Bryan’s reference to the mid-1990s adaptation of The Scarlet Letter starring Demi Moore reminded me of a cartoon that ran in the November 20, 1995 issue of The New Yorker. Drawn by Warren Miller and entitled “Moby Dick the Demi Moore Version,” the cartoon pictured a big, dead, white whale (with crosses for eyes) hanging from a scaffold. At the bottom left were a peg-legged man holding a harpoon in his left hand and hugging a buxom lass with his right arm. (Click the thumbnail at right to go to the cartoon’s page at cartoonbank.com.)
The thing is, Hollywood has already made the Demi Moore version Moby-Dick — twice.
The first was a silent adaptation called The Sea Beast (1926), adapted by Bess Meredyth and starring John Barrymore, Sr. as Ahab Ceeley (yes, they gave him a last name); George O’Hara as Ahab’s brother, Derek (yes, they gave him a brother); and Dolores Costello as as Ahab’s love interest Esther Harper (yes, they gave him a love interest!). Plus, there’s a dog.
The film was remade with sound as Moby Dick (1930), with Barrymore reprising the role of Ahab Ceeley, though the writing credits are given to Oliver H.P. Garrett (for the adaptation) and J. Grubb Alexander (for the dialogue and screenplay).

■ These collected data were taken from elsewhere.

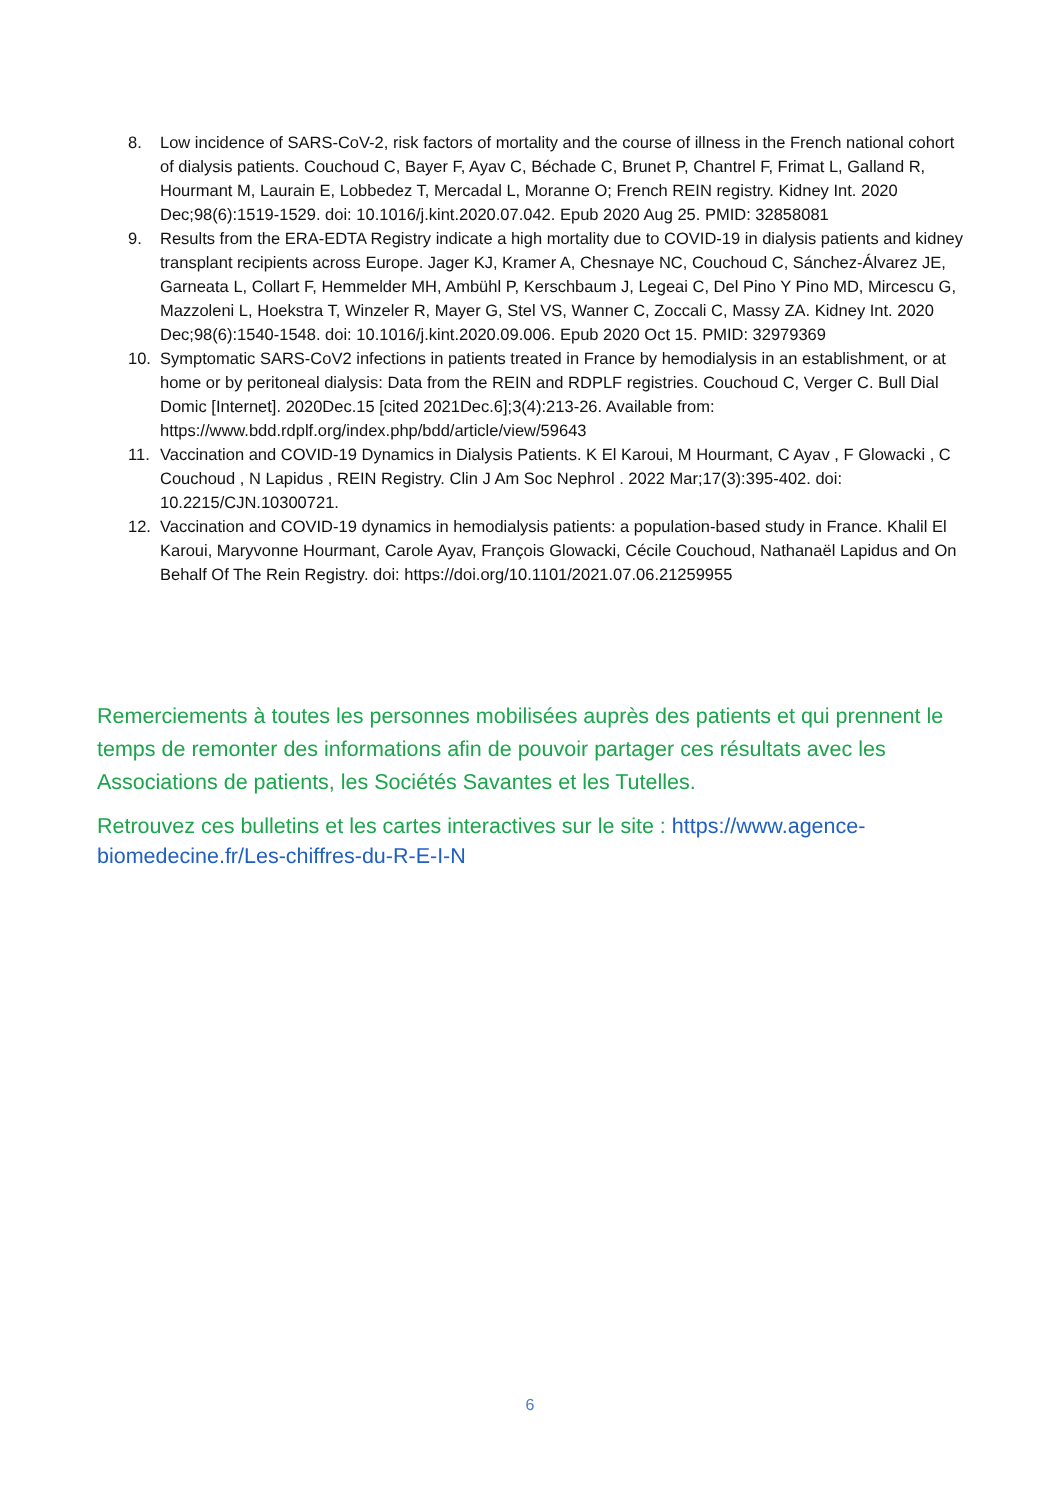8. Low incidence of SARS-CoV-2, risk factors of mortality and the course of illness in the French national cohort of dialysis patients. Couchoud C, Bayer F, Ayav C, Béchade C, Brunet P, Chantrel F, Frimat L, Galland R, Hourmant M, Laurain E, Lobbedez T, Mercadal L, Moranne O; French REIN registry. Kidney Int. 2020 Dec;98(6):1519-1529. doi: 10.1016/j.kint.2020.07.042. Epub 2020 Aug 25. PMID: 32858081
9. Results from the ERA-EDTA Registry indicate a high mortality due to COVID-19 in dialysis patients and kidney transplant recipients across Europe. Jager KJ, Kramer A, Chesnaye NC, Couchoud C, Sánchez-Álvarez JE, Garneata L, Collart F, Hemmelder MH, Ambühl P, Kerschbaum J, Legeai C, Del Pino Y Pino MD, Mircescu G, Mazzoleni L, Hoekstra T, Winzeler R, Mayer G, Stel VS, Wanner C, Zoccali C, Massy ZA. Kidney Int. 2020 Dec;98(6):1540-1548. doi: 10.1016/j.kint.2020.09.006. Epub 2020 Oct 15. PMID: 32979369
10. Symptomatic SARS-CoV2 infections in patients treated in France by hemodialysis in an establishment, or at home or by peritoneal dialysis: Data from the REIN and RDPLF registries. Couchoud C, Verger C. Bull Dial Domic [Internet]. 2020Dec.15 [cited 2021Dec.6];3(4):213-26. Available from: https://www.bdd.rdplf.org/index.php/bdd/article/view/59643
11. Vaccination and COVID-19 Dynamics in Dialysis Patients. K El Karoui, M Hourmant, C Ayav , F Glowacki , C Couchoud , N Lapidus , REIN Registry. Clin J Am Soc Nephrol . 2022 Mar;17(3):395-402. doi: 10.2215/CJN.10300721.
12. Vaccination and COVID-19 dynamics in hemodialysis patients: a population-based study in France. Khalil El Karoui, Maryvonne Hourmant, Carole Ayav, François Glowacki, Cécile Couchoud, Nathanaël Lapidus and On Behalf Of The Rein Registry. doi: https://doi.org/10.1101/2021.07.06.21259955
Remerciements à toutes les personnes mobilisées auprès des patients et qui prennent le temps de remonter des informations afin de pouvoir partager ces résultats avec les Associations de patients, les Sociétés Savantes et les Tutelles.
Retrouvez ces bulletins et les cartes interactives sur le site : https://www.agence-biomedecine.fr/Les-chiffres-du-R-E-I-N
6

Lloyd Hughes now plays Derek, and Ahab’s love interest is renamed Faith Mapple and played by Joan Bennett.There’s still a dog.
But this time, with the Melville Revival underway, the filmmakers decide to acknowledge that Moby-Dick is a classic book, so the film opens with a book opening:
And then we get some text. If you’re expecting “Call me, Ishmael,” you’re going to be disappointed, though if you paid attention to the open credits, you’ve already realized that there can’t be a “Call me, Ishmael,” because — well, there’s no Ishmael.
So here’s the text we see. It’s not particularly Melvillean:
The next screen is a little bit better (but not much):
I often show clips from this version to my American Lit I classes, which have read Harriet Beecher Stowe’s Uncle Tom’s Cabin and learned about Hawthorne’s remark about “d___d scribbling women.” I suggest to them that what Hollywood does to Moby-Dick in these two adaptations is to transform the novel so that it fits into the tradition of sentimentality against which Melville was positioning his novel. Gone, with Ishmael, are any hints of the homosocial, though Queequeg is retained — as Ahab’s buddy.
I found a copy of the Sea Beast on DVD from amazon.ca. It’s not a very good print. The opening credits identify it as a transfer from a
print held by the George Eastman House, originating from the Henry
A. Strong collection, and it interpolates some of the opening of the 1930 Moby Dick. Unfortunately, the later sound version does not seem to be able on any kind of video. I was lucky enough to tape a copy years ago when it was shown on TNT.
I figure if Moby-Dick can survive its sentimentalization in these two early Hollywood films, it can survive the new anime adaptation as well.
But, guess what: when I write “new anime adaptation” I mean “new anime adaptation” and not “new, anime adaptation.” You see, there’s already been an anime adaptation — and it takes even more liberties with the story than the new version promises to do.
Stay tuned for a later post in which all will be revealed.
I think something along the lines of Winterbottom’s “Tristram Shandy” may be an appropriate 21st c. adaptation – acknowledge the ponderous unfilmability of the text and just run with it – film the Cetology chapter, by all means.